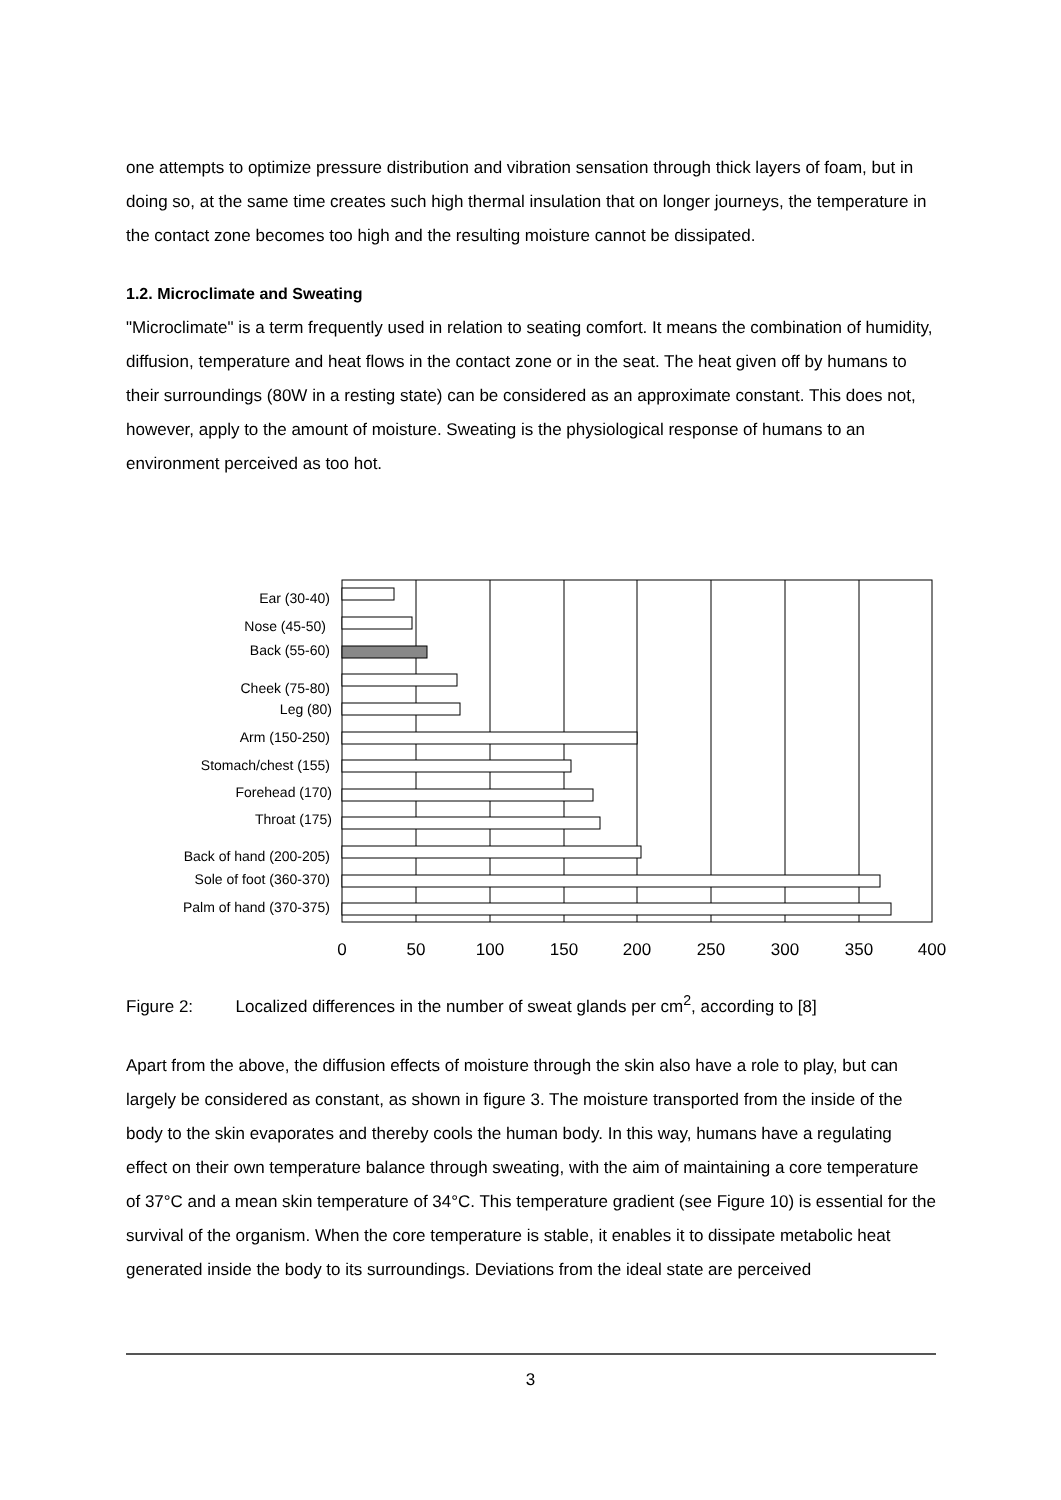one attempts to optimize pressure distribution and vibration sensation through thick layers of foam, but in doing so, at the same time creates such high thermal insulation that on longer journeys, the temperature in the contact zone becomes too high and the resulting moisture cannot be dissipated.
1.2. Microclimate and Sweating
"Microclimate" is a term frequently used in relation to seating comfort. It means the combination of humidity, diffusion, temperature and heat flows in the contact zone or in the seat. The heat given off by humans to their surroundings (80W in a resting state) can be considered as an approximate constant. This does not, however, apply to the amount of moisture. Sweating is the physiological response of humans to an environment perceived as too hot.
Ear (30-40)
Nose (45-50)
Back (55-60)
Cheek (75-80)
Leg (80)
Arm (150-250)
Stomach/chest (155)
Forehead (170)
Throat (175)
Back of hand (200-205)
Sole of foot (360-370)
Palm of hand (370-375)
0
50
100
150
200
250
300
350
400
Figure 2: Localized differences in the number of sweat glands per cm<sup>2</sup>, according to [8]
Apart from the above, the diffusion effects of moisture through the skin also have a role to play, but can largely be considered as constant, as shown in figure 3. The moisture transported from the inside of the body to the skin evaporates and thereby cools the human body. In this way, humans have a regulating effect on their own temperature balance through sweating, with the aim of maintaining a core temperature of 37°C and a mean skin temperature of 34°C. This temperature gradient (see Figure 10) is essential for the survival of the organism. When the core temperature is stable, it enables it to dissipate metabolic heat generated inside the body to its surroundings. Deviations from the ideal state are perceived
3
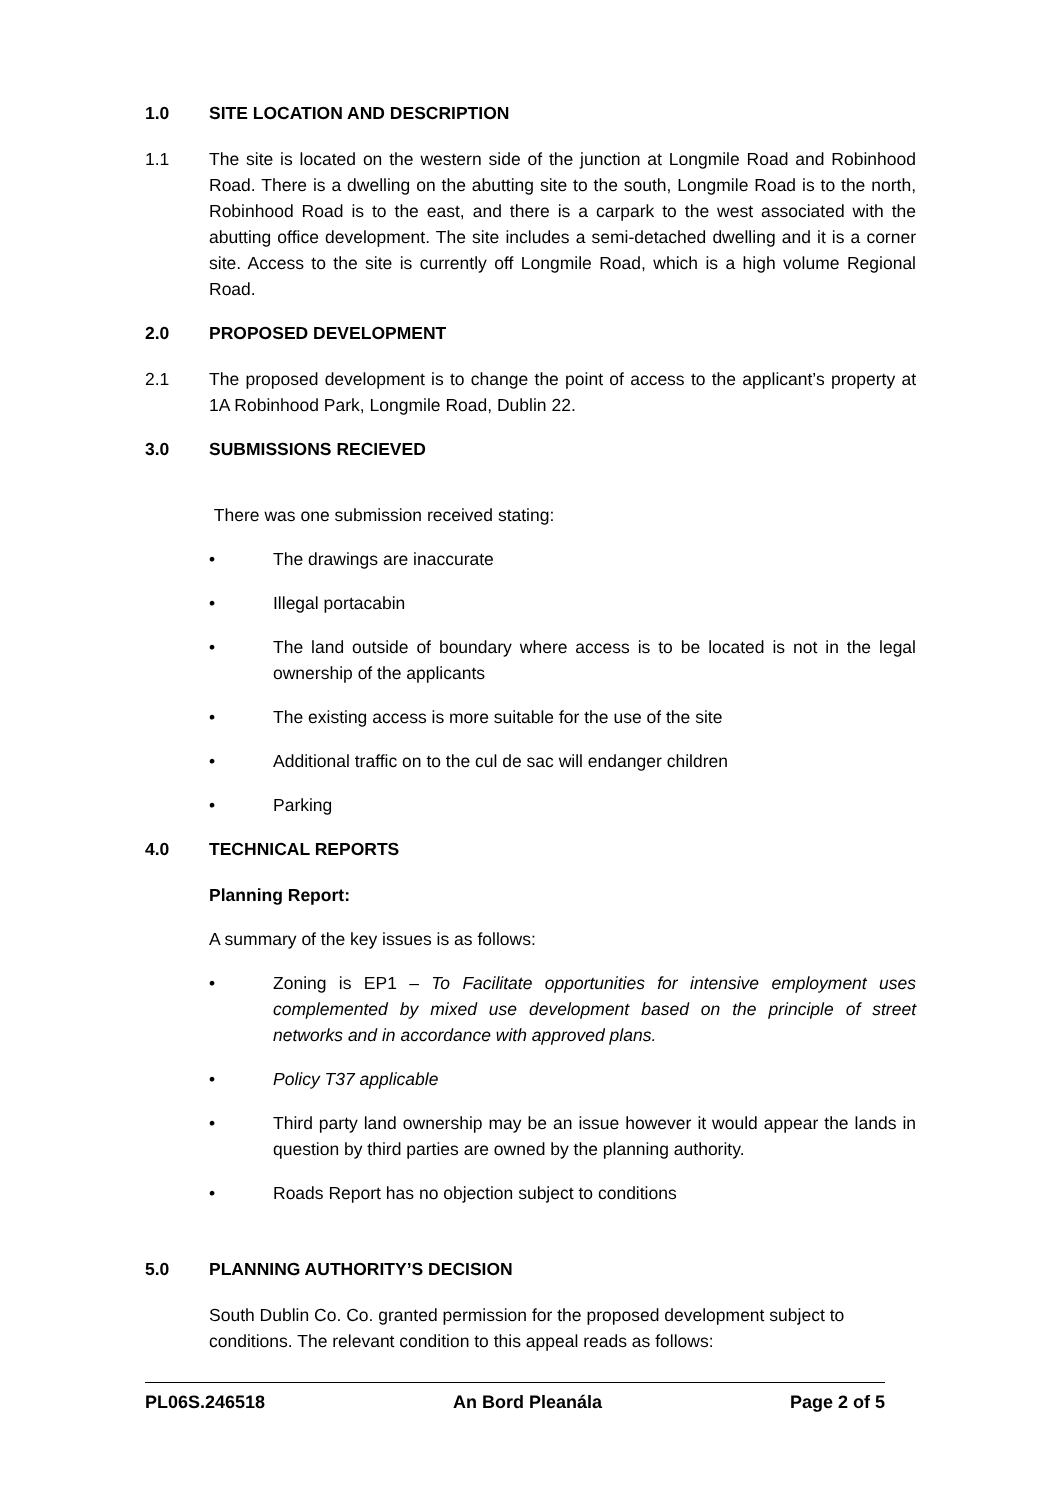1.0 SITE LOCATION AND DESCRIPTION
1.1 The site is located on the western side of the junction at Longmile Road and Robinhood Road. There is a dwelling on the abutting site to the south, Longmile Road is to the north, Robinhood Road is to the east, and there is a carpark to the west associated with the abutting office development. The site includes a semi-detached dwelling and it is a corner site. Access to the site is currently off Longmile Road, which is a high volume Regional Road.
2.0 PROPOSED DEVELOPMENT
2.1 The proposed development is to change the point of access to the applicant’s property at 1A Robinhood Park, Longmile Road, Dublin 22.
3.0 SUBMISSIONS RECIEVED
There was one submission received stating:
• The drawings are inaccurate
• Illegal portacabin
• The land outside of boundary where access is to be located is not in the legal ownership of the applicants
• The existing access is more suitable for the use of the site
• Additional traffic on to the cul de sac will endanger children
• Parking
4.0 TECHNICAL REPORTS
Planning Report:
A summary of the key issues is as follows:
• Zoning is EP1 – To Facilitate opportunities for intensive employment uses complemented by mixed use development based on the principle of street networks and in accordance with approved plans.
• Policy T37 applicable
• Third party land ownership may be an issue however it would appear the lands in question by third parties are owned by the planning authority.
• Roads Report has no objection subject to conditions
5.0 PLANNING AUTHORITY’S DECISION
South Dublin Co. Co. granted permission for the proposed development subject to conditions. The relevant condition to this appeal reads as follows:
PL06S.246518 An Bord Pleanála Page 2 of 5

--

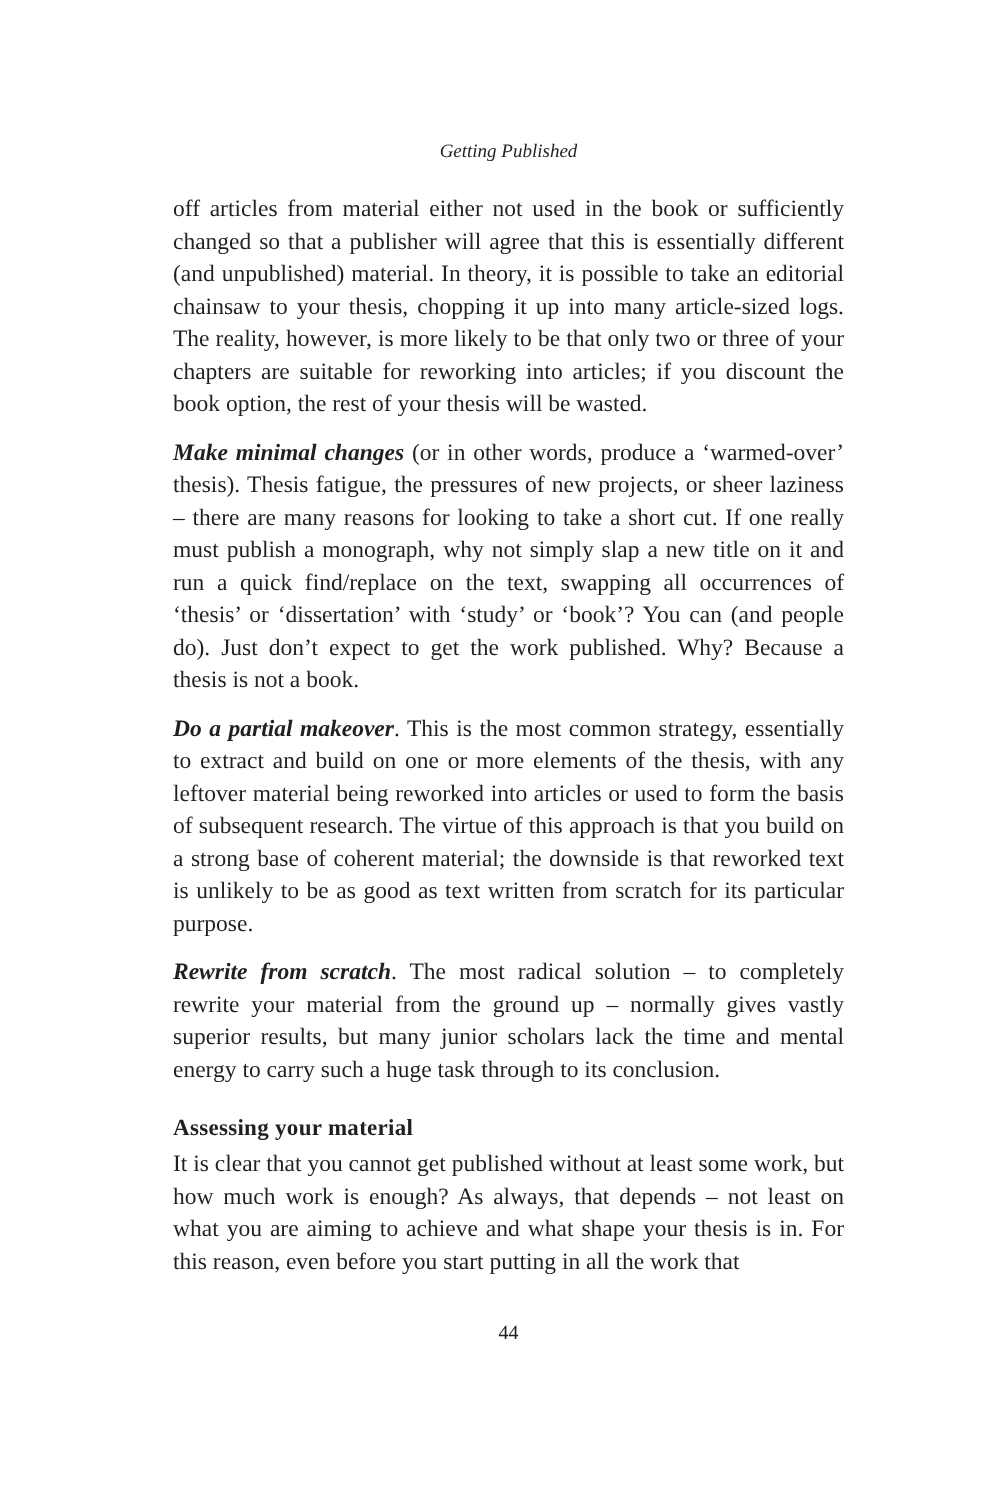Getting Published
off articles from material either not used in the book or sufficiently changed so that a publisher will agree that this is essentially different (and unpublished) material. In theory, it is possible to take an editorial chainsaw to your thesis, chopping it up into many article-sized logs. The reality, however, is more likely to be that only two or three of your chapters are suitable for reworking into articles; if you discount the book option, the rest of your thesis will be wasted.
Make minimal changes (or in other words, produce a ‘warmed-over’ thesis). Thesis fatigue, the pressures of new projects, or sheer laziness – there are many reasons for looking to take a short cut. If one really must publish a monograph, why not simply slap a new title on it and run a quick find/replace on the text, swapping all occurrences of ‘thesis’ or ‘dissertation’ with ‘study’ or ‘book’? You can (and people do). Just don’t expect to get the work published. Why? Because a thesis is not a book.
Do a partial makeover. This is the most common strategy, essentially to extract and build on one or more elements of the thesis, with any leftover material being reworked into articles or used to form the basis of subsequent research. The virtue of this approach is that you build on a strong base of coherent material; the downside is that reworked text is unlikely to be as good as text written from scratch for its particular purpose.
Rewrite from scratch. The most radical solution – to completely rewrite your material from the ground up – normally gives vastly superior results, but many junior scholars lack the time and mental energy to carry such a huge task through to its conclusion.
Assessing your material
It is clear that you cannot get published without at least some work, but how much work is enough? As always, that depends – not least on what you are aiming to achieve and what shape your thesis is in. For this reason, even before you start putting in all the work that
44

* _Task objective_: Give back exactly the lines of the listing above that run from the line with "Palm of hand (370-375)" to the line with "Figure 2: Localized", inclusive.

* _Answer section_:
Palm of hand (370-375)
0
50
100
150
200
250
300
350
400
Figure 2: Localized differences in the number of sweat glands per cm<sup>2</sup>, according to [8]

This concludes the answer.